Quelques jours après la tragédie, j’ai réalisé un premier travail — nommé SEWOL 1 — sous la forme d’une installation, composée d’un triptyque photographique et d’un document audio. Cette installation fut le premier stade d’un processus de travail s’articulant autour du naufrage du Sewol. Ce drame, ses victimes, ses répercussions sur la société coréenne (révélation d’un gigantesque scandale de corruption étatique, ramifications romanesques jusque dans les milieux de l’industrie et de l’art contemporain, traque des responsables, revendications populaires, destitution et condamnation de la présidente sud-coréenne, etc) et ce qu’il raconte de notre temps et de notre organisation en tant qu’humanité ont peu à peu constitué un support de pensée pour mon travail.
Un an plus tard, en 2015, je me suis finalement rendu à Séoul, et j’ai assisté aux manifestations massives des Coréen·nes — durement réprimées — qui demandaient, et demandent toujours, la vérité et la justice après cette tragédie. Mon cœur est avec eux.
Durant mon voyage, j’ai utilisé un appareil photographique moyen format, fabriqué en 1951 (soit en pleine guerre de Corée), dont les images carrées (6×6) ont la particularité d’évoquer autant le document d’archive (noir et blanc, usure, approximations) que le standard ultra contemporain de la photo Instagram. Ainsi, la Corée que l’on y découvre est difficile à dater. La modernité et le passé historique s’y côtoient, de même que les notions de décor et de reconstitution.

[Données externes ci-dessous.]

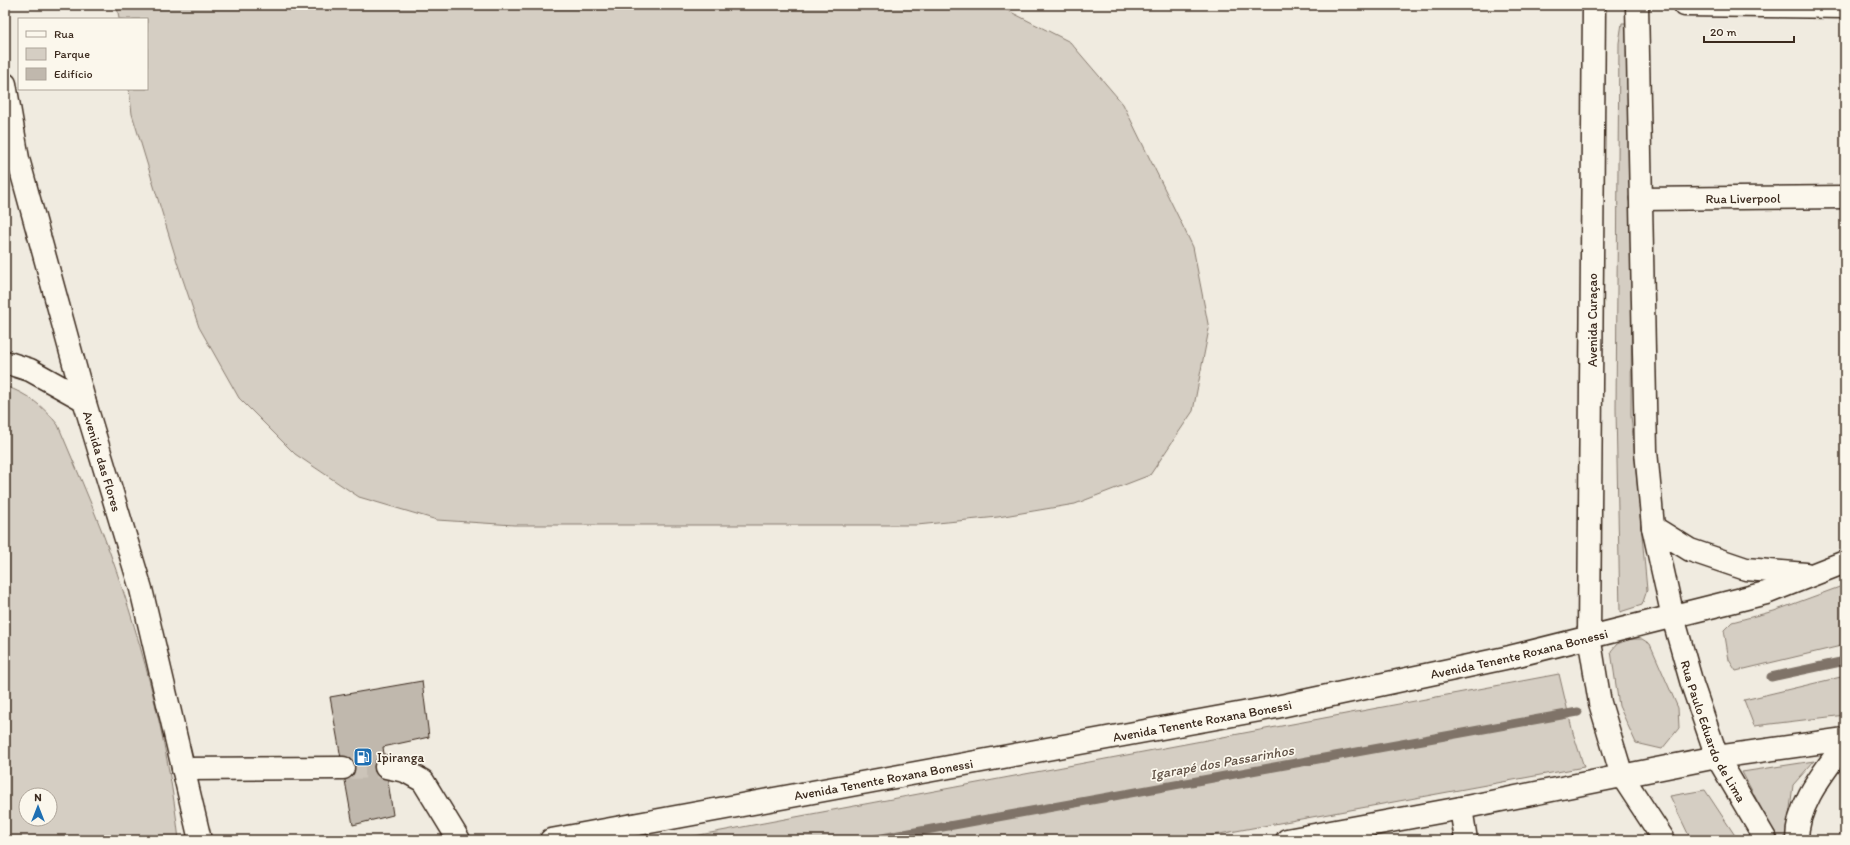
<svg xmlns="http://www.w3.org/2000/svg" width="1850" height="845" viewBox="0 0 1850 845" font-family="Itim,sans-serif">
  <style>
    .green { fill: #d5cec3; stroke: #887c70; fill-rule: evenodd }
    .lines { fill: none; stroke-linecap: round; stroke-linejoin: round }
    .stream { stroke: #7f7367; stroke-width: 9 }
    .building { fill: #c0b8ad; stroke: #3b2a1e }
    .minor-tunnel { stroke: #ccc4b9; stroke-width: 22; stroke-dasharray: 22 11; stroke-linecap: butt }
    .minor-casing { stroke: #3b2a1e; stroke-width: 25 }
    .major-casing { stroke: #3b2a1e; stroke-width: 25 }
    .minor { stroke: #fbf7ec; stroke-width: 22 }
    .major { stroke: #fbf7ec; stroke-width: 22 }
    .labels { text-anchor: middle; stroke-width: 3.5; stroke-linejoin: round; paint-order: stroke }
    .street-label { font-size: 13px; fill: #3b2a1e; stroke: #fbf7ec }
    .poi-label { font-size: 13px; fill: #3b2a1e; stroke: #fbf7ec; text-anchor: start }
    .water-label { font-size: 14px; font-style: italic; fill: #635448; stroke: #fbf7ec }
  </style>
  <rect width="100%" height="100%" fill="#f0ebe0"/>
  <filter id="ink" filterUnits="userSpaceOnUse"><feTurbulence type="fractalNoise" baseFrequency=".025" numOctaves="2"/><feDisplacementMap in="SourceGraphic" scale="8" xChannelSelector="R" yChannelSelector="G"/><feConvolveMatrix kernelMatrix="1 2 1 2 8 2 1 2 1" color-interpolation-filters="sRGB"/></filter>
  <g filter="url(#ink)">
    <g class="green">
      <polygon points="117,5 520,5 525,8 605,8 638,5 997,5 1070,42 1123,104 1193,247 1209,329 1193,411 1150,475 1075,504 998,517 917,525 514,525 437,520 359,497 295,454 239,398 199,327 178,265 132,114 129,89 147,89 147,19 119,19"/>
      <polygon points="1622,23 1630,23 1633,31 1631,415 1647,590 1642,605 1620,612 1616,409 1619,43"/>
      <path d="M5,386C28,394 43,406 58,425C73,461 89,497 103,534C139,629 168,739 179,840H5ZM26,795H50V819H26Z"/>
      <polygon points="1845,585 1845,645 1736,671 1729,660 1724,630 1732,622 1774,611"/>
      <polygon points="1630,639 1642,639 1650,644 1678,708 1679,728 1662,749 1636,743 1619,706 1611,651 1617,644"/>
      <polygon points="1559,674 1573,733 1584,767 1187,840 673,840"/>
      <polygon points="1845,676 1845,715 1754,726 1744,700"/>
      <polygon points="1814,761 1793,785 1786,840 1778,840 1742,772"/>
      <polygon points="1705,790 1738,840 1691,840 1670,796"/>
    </g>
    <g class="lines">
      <g class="stream">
        <polyline points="1771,677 1845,661"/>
        <polyline points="871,840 1578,712"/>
      </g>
    </g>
    <polygon class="building" points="422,681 429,737 383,747 393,815 353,825 330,697"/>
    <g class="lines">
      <polyline class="minor-tunnel" points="343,768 386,767"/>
      <defs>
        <g id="minor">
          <polyline points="1594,5 1589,636 1600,703 1622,776 1664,840"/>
          <path id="s1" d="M1637,5L1646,451L1653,527L1673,617L1692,684L1717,757L1766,840"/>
          <polyline points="1685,5 1845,7"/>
          <path id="s2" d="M1641,199L1845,197"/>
          <polyline points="1653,527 1690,550 1746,569 1806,574"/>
          <polyline points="386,767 405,771 423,781 459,840"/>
          <polyline points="183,769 343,768"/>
          <polyline points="1461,808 1466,840"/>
          <path id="s3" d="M551,840L1276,707L1510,657L1766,593L1845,562"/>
          <polyline points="1287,840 1461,808 1717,757 1845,739"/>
          <path d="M1797,840C1797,803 1825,771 1845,743"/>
        </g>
        <g id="major">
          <path id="s4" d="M5,84L18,159L84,400L141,589L200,840"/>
          <polyline points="5,362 30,370 84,400"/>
        </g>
      </defs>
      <use href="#minor" class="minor-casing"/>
      <use href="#major" class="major-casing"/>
      <use href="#minor" class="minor"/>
      <use href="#major" class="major"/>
    </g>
  </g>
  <defs>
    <symbol id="fuel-square" viewBox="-11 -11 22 22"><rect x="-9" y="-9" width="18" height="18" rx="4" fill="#1f6fb2" stroke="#fbf7ec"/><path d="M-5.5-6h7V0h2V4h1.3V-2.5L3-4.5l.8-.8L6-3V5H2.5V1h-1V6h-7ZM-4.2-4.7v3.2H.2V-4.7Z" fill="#fff"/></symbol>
  </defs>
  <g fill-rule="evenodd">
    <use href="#fuel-square" x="352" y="746" width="22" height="22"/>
  </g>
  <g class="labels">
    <g class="street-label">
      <text dy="5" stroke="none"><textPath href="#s2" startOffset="102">Rua Liverpool</textPath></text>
      <text transform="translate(1592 320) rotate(-90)" y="5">Avenida Curaçao</text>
      <text dy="5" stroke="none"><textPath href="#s4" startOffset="390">Avenida das Flores</textPath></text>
      <text dy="5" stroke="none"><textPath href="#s3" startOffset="986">Avenida Tenente Roxana Bonessi</textPath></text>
      <text dy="5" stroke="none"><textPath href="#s3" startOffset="662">Avenida Tenente Roxana Bonessi</textPath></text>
      <text dy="5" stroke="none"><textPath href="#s1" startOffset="736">Rua Paulo Eduardo de Lima</textPath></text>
      <text dy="5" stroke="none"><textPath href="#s3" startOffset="338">Avenida Tenente Roxana Bonessi</textPath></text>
    </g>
    <g class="poi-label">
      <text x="377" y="762">Ipiranga</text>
    </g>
    <g class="water-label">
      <text transform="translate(1222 762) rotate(-10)" y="5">Igarapé dos Passarinhos</text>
    </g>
  </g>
  <rect width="1850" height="845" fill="none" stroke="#fbf7ec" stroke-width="20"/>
  <rect x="10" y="10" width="1830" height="825" fill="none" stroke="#3b2a1e" stroke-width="1.5" filter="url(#ink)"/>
  <rect x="18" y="18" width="130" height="72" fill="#fbf7ec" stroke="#aea59a"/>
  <rect x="26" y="31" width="20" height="6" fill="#fbf7ec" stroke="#aea59a"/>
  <text x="54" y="38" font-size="12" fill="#3b2a1e">Rua</text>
  <rect x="26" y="48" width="20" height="12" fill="#d5cec3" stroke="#aea59a"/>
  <text x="54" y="58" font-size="12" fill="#3b2a1e">Parque</text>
  <rect x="26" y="68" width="20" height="12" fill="#c0b8ad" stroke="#aea59a"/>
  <text x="54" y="78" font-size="12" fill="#3b2a1e">Edifício</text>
  <g transform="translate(38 807)"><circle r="19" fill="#fbf7ec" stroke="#aea59a"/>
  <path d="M0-3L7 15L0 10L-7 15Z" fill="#1f6fb2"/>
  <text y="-6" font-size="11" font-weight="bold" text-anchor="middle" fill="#3b2a1e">N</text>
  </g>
  <path d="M1704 36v6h90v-6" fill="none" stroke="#3b2a1e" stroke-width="2"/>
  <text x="1710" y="36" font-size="12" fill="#3b2a1e" stroke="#fbf7ec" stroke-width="3" paint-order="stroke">20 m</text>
</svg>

Les images prises et le texte écrit au cours du voyage racontent l’histoire d’une eau qui monte, d’une société qui meurt, d’un récit falsifié, d’une tragédie à venir. Mais c’est aussi l’endroit d’une forme de sérénité, de contemplation, de renaissance. L’eau qui remplit, et déborde. L’eau dans laquelle on se noie, l’eau dans laquelle on vient au monde.
Le texte est envisagé comme un récit d’anticipation à contre-sens, une spéculation narrative à rebours. Les mots reviennent, comme un disque rayé, c’est un message parvenu d’on ne sait où et qui, peut-être, s’est détérioré en chemin.
Mon film doit beaucoup à un autre : La Jetée, de Chris Marker (1962). Il pourrait commencer par les mêmes mots : «Ceci est l’histoire d’un homme, marqué par une image d’enfance.»
SEWOL II a par ailleurs obtenu le Grand Prix Chris Marker et la jeune création, décerné par Marina Vlady (actrice et amie de Chris Marker) à la Cinémathèque Française en 2018, ainsi que le Grand Prix Laurent Terzieff du Festival Ciné-Poème, dans le cadre du Printemps des Poètes en 2017.